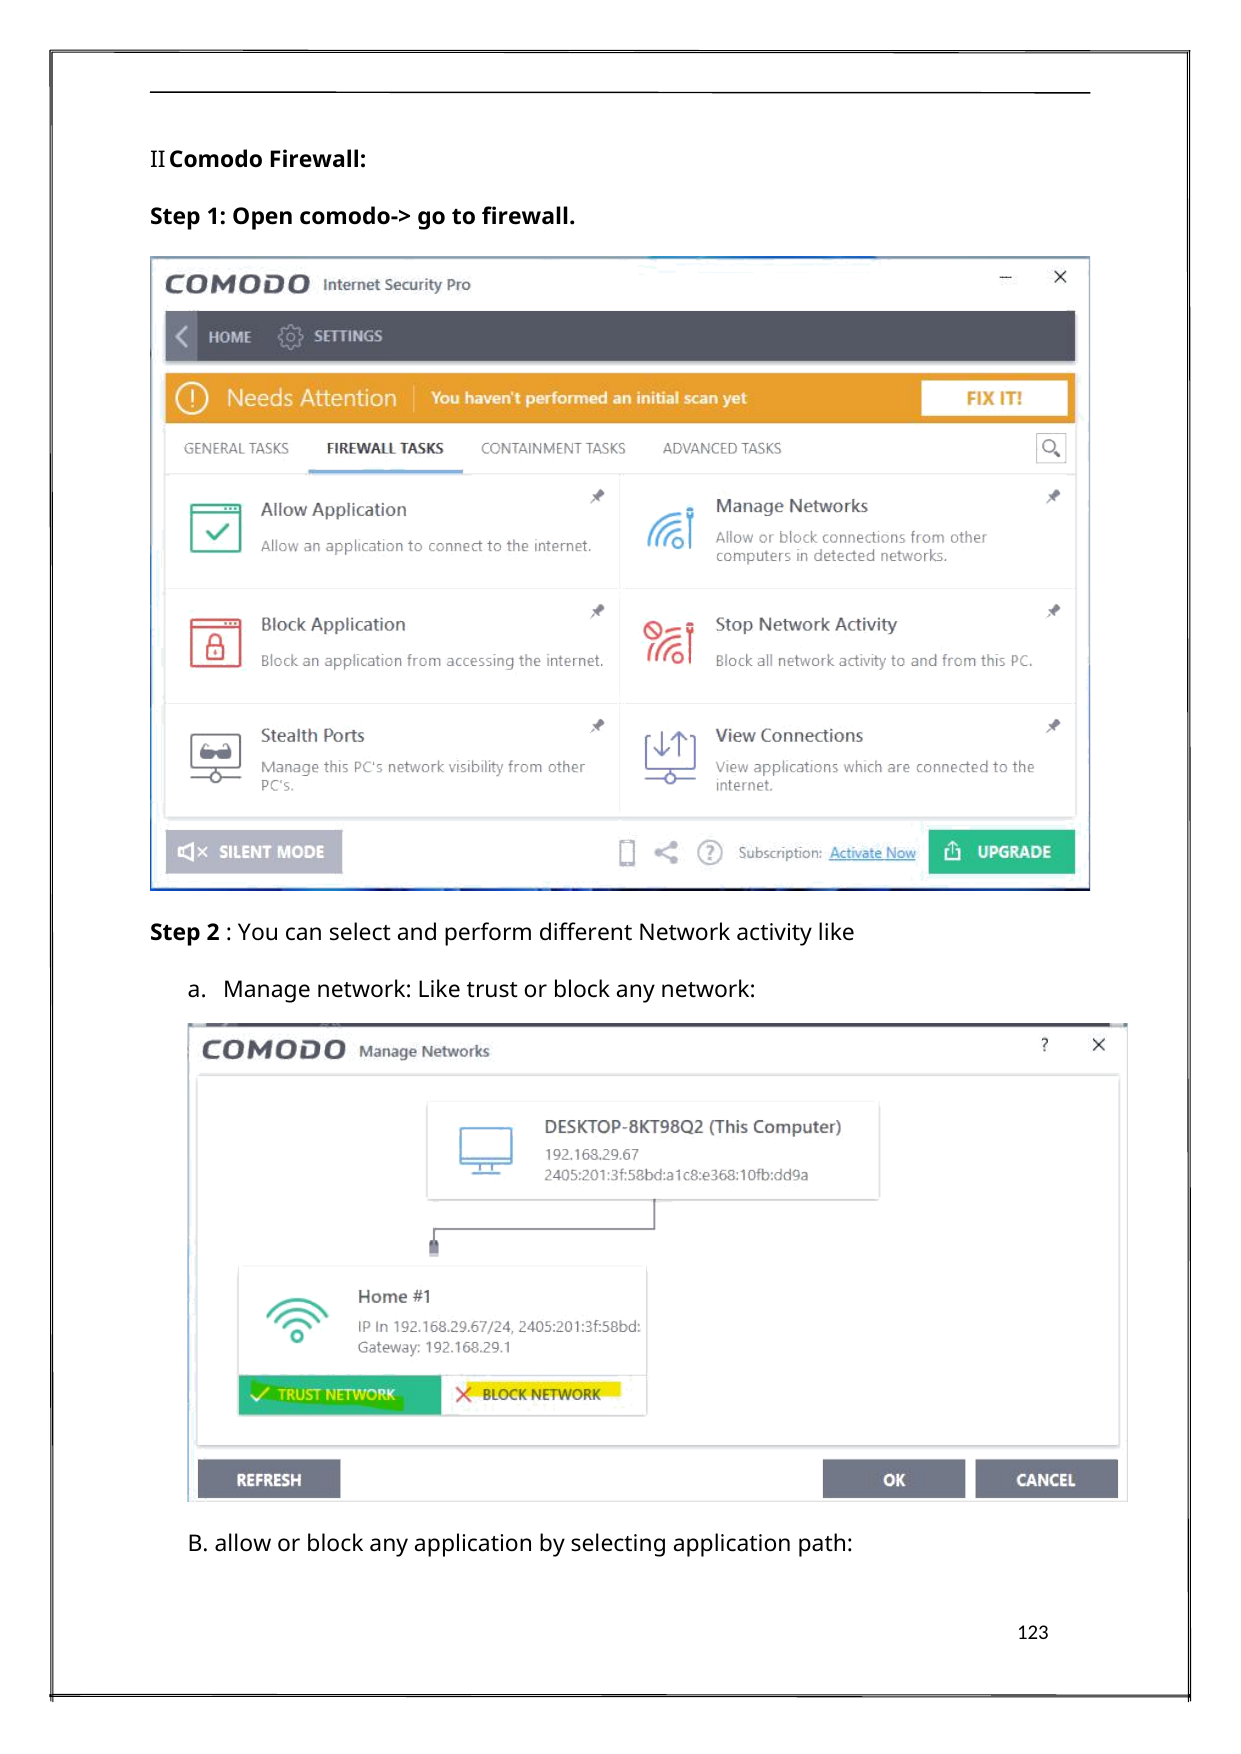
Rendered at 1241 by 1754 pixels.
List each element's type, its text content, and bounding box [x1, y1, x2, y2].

picture [150, 256, 1091, 891]
picture [187, 1023, 1128, 1502]
text B. allow or block any application by selecting application path: [187, 1527, 1090, 1558]
text a. Manage network: Like trust or block any network: [187, 973, 1090, 1004]
text Step 2 : You can select and perform different Network activity like [150, 916, 1090, 948]
text 123 [698, 1619, 1090, 1645]
list Comodo Firewall: [150, 143, 1090, 174]
text Step 1: Open comodo-> go to firewall. [150, 200, 1090, 231]
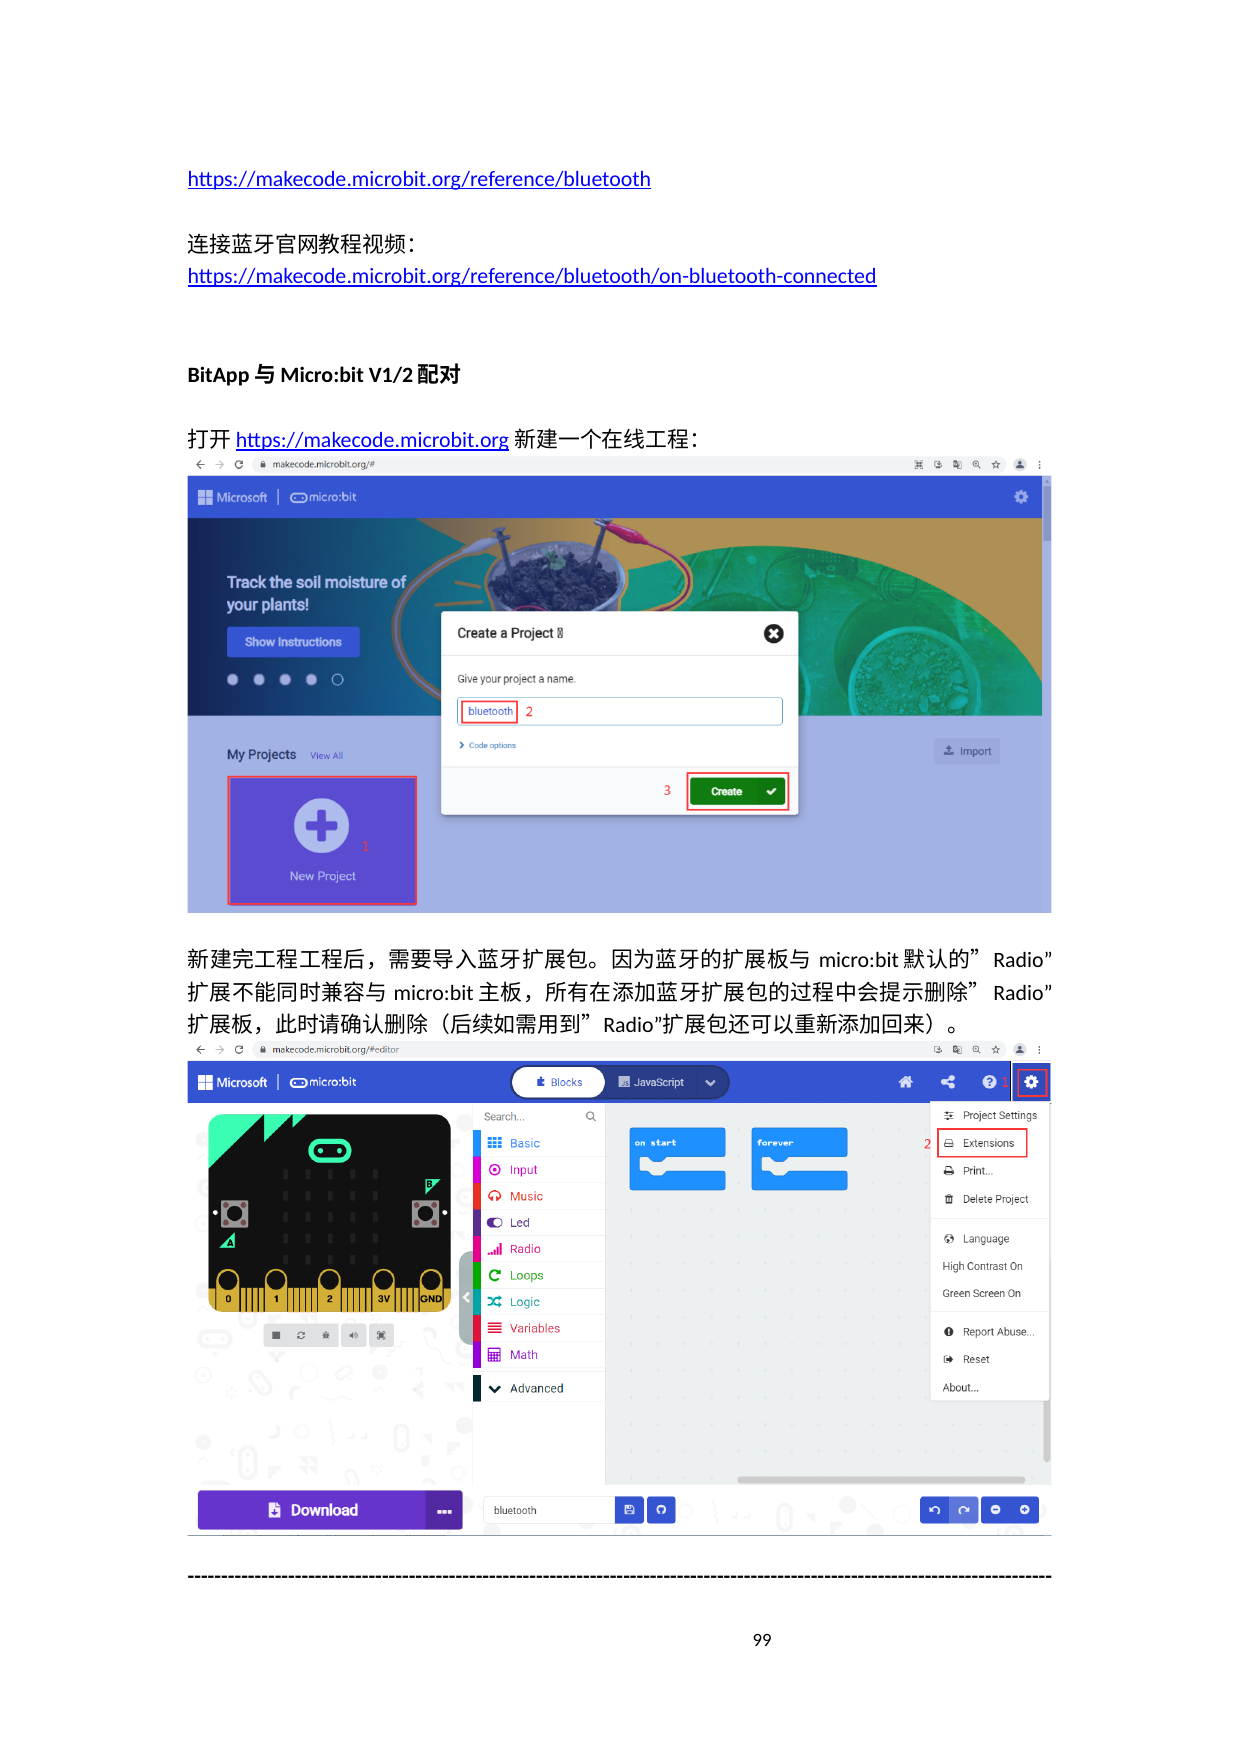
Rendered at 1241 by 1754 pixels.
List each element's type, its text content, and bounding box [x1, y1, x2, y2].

text 新建完工程工程后，需要导入蓝牙扩展包。因为蓝牙的扩展板与micro:bit默认的”Radio”扩展不能同时兼容与micro:bit主板，所有在添加蓝牙扩展包的过程中会提示删除”Radio”扩展板，此时请确认删除（后续如需用到”Radio”扩展包还可以重新添加回来）。 [187, 942, 1053, 1039]
picture [187, 1039, 1052, 1536]
picture [187, 454, 1052, 913]
text BitApp与Micro:bit V1/2配对 [187, 357, 1053, 389]
text 打开https://makecode.microbit.org 新建一个在线工程： [187, 422, 1053, 454]
text 连接蓝牙官网教程视频： [187, 227, 1053, 259]
text https://makecode.microbit.org/reference/bluetooth [187, 162, 1053, 194]
text https://makecode.microbit.org/reference/bluetooth/on-bluetooth-connected [187, 259, 1053, 292]
text --------------------------------------------------------------------------------------------------------------------------------- [187, 1559, 1053, 1592]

**Your assignment**
Exactly reproduce each entry, but drop the pictures.

**Task output**
Rendered at 1241 by 1754 pixels.
List each element's type, its text content, and bounding box [x1, y1, x2, y2].

picture [150, 256, 1091, 891]
picture [187, 1023, 1128, 1502]
text B. allow or block any application by selecting application path: [187, 1527, 1090, 1558]
text a. Manage network: Like trust or block any network: [187, 973, 1090, 1004]
text Step 2 : You can select and perform different Network activity like [150, 916, 1090, 948]
text 123 [698, 1619, 1090, 1645]
list Comodo Firewall: [150, 143, 1090, 174]
text Step 1: Open comodo-> go to firewall. [150, 200, 1090, 231]
Rendered at 1241 by 1754 pixels.
List each element's type, its text content, and bounding box [x1, y1, x2, y2].

text 新建完工程工程后，需要导入蓝牙扩展包。因为蓝牙的扩展板与micro:bit默认的”Radio”扩展不能同时兼容与micro:bit主板，所有在添加蓝牙扩展包的过程中会提示删除”Radio”扩展板，此时请确认删除（后续如需用到”Radio”扩展包还可以重新添加回来）。 [187, 942, 1053, 1039]
picture [187, 1039, 1052, 1536]
picture [187, 454, 1052, 913]
text BitApp与Micro:bit V1/2配对 [187, 357, 1053, 389]
text 打开https://makecode.microbit.org 新建一个在线工程： [187, 422, 1053, 454]
text 连接蓝牙官网教程视频： [187, 227, 1053, 259]
text https://makecode.microbit.org/reference/bluetooth [187, 162, 1053, 194]
text https://makecode.microbit.org/reference/bluetooth/on-bluetooth-connected [187, 259, 1053, 292]
text --------------------------------------------------------------------------------------------------------------------------------- [187, 1559, 1053, 1592]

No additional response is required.